## EXERCISE BRIEF
Copy the part of the records that opens with the line containing "ANTİK YERLER" and closes with the line containing "Haber Arşivi", both lines included, reproducing every line without change.

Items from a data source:
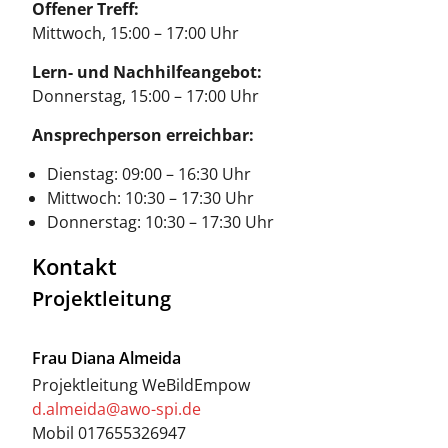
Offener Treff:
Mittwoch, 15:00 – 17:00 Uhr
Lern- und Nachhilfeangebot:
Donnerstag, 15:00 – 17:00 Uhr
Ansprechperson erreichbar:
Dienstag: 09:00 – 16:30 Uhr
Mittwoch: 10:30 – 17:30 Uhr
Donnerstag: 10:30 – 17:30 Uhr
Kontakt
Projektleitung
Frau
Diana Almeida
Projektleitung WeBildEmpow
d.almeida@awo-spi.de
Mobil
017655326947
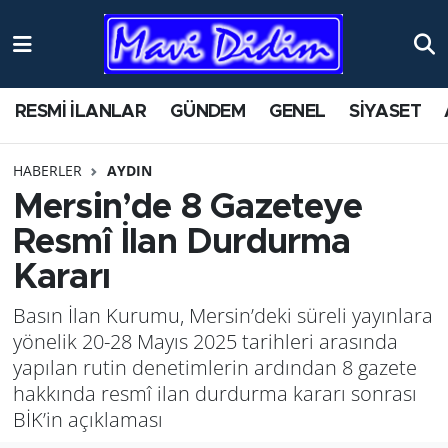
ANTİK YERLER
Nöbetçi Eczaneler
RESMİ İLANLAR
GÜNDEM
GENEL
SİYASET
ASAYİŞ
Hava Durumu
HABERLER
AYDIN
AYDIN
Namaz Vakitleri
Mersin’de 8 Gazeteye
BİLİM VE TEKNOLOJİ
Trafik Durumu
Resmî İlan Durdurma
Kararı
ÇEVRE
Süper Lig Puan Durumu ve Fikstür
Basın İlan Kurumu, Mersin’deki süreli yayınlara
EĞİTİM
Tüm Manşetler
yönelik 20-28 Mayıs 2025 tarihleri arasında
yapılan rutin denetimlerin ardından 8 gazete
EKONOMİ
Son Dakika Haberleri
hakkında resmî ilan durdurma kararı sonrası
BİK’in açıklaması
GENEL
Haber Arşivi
--
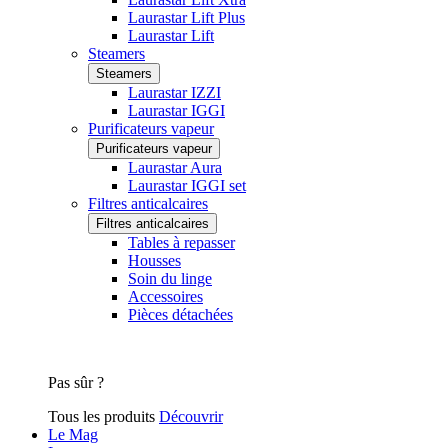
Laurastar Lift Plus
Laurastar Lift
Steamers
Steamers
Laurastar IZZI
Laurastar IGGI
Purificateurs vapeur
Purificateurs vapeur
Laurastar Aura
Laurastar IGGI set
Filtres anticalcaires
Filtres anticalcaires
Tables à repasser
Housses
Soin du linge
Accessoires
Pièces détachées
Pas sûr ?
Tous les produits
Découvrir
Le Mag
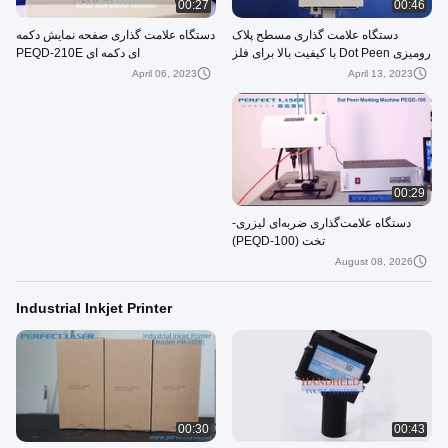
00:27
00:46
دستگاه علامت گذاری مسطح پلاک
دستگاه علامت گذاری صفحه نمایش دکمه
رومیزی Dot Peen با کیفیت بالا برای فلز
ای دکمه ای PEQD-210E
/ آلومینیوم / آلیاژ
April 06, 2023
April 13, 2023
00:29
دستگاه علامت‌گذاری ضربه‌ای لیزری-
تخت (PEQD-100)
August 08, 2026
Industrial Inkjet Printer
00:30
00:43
---
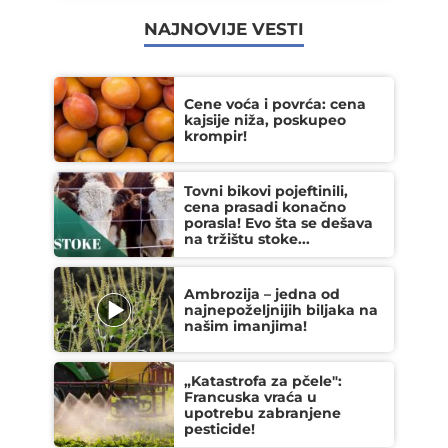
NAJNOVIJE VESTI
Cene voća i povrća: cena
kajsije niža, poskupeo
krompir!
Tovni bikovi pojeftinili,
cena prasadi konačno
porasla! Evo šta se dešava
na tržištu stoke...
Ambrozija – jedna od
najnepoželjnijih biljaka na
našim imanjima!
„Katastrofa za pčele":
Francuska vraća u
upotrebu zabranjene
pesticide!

## THE COMPLETED TASK
ANTİK YERLER
Nöbetçi Eczaneler
RESMİ İLANLAR
GÜNDEM
GENEL
SİYASET
ASAYİŞ
Hava Durumu
HABERLER
AYDIN
AYDIN
Namaz Vakitleri
Mersin’de 8 Gazeteye
BİLİM VE TEKNOLOJİ
Trafik Durumu
Resmî İlan Durdurma
Kararı
ÇEVRE
Süper Lig Puan Durumu ve Fikstür
Basın İlan Kurumu, Mersin’deki süreli yayınlara
EĞİTİM
Tüm Manşetler
yönelik 20-28 Mayıs 2025 tarihleri arasında
yapılan rutin denetimlerin ardından 8 gazete
EKONOMİ
Son Dakika Haberleri
hakkında resmî ilan durdurma kararı sonrası
BİK’in açıklaması
GENEL
Haber Arşivi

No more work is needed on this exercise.